◆ What the task asks
Reproduce everything in the records below, from the line containing "collection date: 1923-12-11" down to the end of the records, including both that first line and the final one.

◆ Data for the task
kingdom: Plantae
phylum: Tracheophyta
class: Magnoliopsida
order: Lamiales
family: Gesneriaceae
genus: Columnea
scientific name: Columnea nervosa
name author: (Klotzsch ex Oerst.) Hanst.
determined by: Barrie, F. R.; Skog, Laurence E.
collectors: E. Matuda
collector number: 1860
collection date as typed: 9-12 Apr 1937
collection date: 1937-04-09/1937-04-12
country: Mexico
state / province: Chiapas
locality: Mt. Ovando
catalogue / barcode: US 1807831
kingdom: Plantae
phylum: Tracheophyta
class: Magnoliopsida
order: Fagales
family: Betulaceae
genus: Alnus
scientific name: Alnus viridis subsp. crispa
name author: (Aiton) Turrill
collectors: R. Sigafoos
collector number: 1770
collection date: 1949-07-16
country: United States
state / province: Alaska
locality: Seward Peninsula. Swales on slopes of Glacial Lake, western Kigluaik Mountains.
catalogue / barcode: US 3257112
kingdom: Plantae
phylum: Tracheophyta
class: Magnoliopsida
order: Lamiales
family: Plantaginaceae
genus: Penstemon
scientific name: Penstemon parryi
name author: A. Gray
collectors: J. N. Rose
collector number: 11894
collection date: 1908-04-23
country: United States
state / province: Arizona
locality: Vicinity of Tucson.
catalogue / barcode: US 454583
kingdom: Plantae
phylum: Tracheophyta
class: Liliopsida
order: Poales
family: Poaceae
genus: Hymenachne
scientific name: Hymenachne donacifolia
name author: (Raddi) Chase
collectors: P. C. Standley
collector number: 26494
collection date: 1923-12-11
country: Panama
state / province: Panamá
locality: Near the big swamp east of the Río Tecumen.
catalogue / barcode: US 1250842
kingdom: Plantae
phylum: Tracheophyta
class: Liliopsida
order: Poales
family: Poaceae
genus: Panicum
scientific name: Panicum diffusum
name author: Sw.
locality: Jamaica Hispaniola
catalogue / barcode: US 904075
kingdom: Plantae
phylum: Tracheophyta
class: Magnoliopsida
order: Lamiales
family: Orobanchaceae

◆ Result below
collection date: 1923-12-11
country: Panama
state / province: Panamá
locality: Near the big swamp east of the Río Tecumen.
catalogue / barcode: US 1250842
kingdom: Plantae
phylum: Tracheophyta
class: Liliopsida
order: Poales
family: Poaceae
genus: Panicum
scientific name: Panicum diffusum
name author: Sw.
locality: Jamaica Hispaniola
catalogue / barcode: US 904075
kingdom: Plantae
phylum: Tracheophyta
class: Magnoliopsida
order: Lamiales
family: Orobanchaceae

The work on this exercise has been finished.